Der ist leider im Januar mit achtzehn Jahren gestorben. Es war grauenhaft. Er hat zuerst an Farbe verloren, in der Nacht war er plötzlich verwirrt und traurig. Er hatte sichtlich Schmerzen. Ich wusste, er überlebt es nicht, wenn ich ihn zum Arzt bringe. So habe ich ihn gehalten, er ist in meinen Händen gestorben. Ich habe danach tagelang geweint. Ich vermisse ihn noch immer sehr. Manchmal denke ich, er sitzt im Türeingang.

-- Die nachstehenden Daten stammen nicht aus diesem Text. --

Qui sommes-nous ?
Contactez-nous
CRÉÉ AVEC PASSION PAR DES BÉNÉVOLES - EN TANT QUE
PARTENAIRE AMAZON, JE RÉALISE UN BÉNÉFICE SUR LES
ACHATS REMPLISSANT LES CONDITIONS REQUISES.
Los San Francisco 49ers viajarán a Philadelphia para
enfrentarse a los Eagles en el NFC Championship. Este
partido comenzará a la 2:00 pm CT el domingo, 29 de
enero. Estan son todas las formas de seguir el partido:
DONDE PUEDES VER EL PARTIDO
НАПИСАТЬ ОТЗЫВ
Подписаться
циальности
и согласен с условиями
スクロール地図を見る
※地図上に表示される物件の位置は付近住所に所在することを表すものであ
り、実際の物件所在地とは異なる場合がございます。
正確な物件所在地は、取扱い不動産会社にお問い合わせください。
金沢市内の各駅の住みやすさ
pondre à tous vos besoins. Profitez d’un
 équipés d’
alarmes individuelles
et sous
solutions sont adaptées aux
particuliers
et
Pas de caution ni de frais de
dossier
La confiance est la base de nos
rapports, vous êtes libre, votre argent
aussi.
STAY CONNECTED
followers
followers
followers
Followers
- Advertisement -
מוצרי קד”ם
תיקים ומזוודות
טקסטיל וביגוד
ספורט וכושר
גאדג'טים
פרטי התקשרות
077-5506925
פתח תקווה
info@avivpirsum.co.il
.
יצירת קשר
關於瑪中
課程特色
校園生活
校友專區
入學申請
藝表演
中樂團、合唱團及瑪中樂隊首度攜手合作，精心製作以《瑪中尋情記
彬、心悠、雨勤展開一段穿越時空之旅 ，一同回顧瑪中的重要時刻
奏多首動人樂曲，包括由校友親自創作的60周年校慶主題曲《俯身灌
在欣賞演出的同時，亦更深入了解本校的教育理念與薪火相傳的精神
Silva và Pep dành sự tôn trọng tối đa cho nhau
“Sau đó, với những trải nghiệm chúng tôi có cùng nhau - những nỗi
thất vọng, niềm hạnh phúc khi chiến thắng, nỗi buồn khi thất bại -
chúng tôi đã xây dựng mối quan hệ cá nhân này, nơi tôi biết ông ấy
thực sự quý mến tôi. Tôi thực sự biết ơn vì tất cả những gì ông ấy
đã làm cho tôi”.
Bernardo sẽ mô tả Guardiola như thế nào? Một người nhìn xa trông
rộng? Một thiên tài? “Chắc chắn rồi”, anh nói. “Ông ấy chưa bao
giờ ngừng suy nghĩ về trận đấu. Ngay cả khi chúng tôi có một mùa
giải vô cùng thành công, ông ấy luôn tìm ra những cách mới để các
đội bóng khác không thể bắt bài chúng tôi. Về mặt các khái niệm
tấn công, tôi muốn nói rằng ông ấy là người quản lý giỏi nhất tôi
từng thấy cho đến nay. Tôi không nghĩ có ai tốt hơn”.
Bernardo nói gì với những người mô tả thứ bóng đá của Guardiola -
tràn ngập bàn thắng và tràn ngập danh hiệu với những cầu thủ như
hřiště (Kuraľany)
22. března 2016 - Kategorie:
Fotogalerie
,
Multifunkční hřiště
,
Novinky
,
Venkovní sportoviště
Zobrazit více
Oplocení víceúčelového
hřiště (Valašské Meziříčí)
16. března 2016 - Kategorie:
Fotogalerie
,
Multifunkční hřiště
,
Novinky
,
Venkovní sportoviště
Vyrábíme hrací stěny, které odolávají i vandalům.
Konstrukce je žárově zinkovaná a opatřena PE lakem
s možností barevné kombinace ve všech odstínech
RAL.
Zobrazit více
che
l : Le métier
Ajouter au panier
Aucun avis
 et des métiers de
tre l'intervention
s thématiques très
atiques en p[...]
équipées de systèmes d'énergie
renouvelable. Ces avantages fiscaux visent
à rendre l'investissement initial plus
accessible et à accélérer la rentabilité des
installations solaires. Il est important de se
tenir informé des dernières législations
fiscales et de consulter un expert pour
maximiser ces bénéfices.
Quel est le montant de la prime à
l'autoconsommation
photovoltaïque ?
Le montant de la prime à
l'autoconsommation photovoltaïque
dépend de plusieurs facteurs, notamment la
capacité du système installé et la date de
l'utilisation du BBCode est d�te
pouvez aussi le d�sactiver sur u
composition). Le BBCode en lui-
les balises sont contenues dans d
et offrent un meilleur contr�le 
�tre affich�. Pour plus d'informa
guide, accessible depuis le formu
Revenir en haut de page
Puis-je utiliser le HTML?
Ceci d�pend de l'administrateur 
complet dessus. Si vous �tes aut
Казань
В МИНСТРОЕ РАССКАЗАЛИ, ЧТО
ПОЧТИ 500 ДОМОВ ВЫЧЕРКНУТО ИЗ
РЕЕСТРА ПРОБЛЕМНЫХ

Werden Sie über ihn schreiben?
Im Moment schaffe ich es leider nicht. Ich habe Hunderte von Videos, die ich mir noch nicht anschauen kann. Aber es wäre ein spannendes Thema. Papageien sind faszinierend, sie sind anhänglicher als Hunde. Und absolute Individuen.

Helen Macdonald

«Über Natur zu schreiben, bedeutet, dass man sich einer anhaltenden Trauer aussetzen muss.» So umreisst Helen Macdonald (51) den am Schreibtisch verbrachten Teil ihrer Arbeit als Naturkundlerin. Die Schriftstellerin, Historikerin und Naturforscherin am Institut für Geschichte und Philosophie der Universität Cambridge hat ein besonders inniges Verhältnis zu Vögeln, die für sie zu Gefährten und Familienmitgliedern werden. Für ihren Bestseller «H wie Habicht» hat Macdonald 2014 den renommierten Samuel-Johnson-Preis gewonnen. Soeben ist ihr neues Buch «Abendflüge» erschienen. Sie lebt im Dorf Hawkedon (Falkenhügel) in der Grafschaft Suffolk an der englischen Ostküste.

Helen Macdonald: «Abendflüge». Hanser Verlag, München 2021. 352 Seiten. 38 Franken.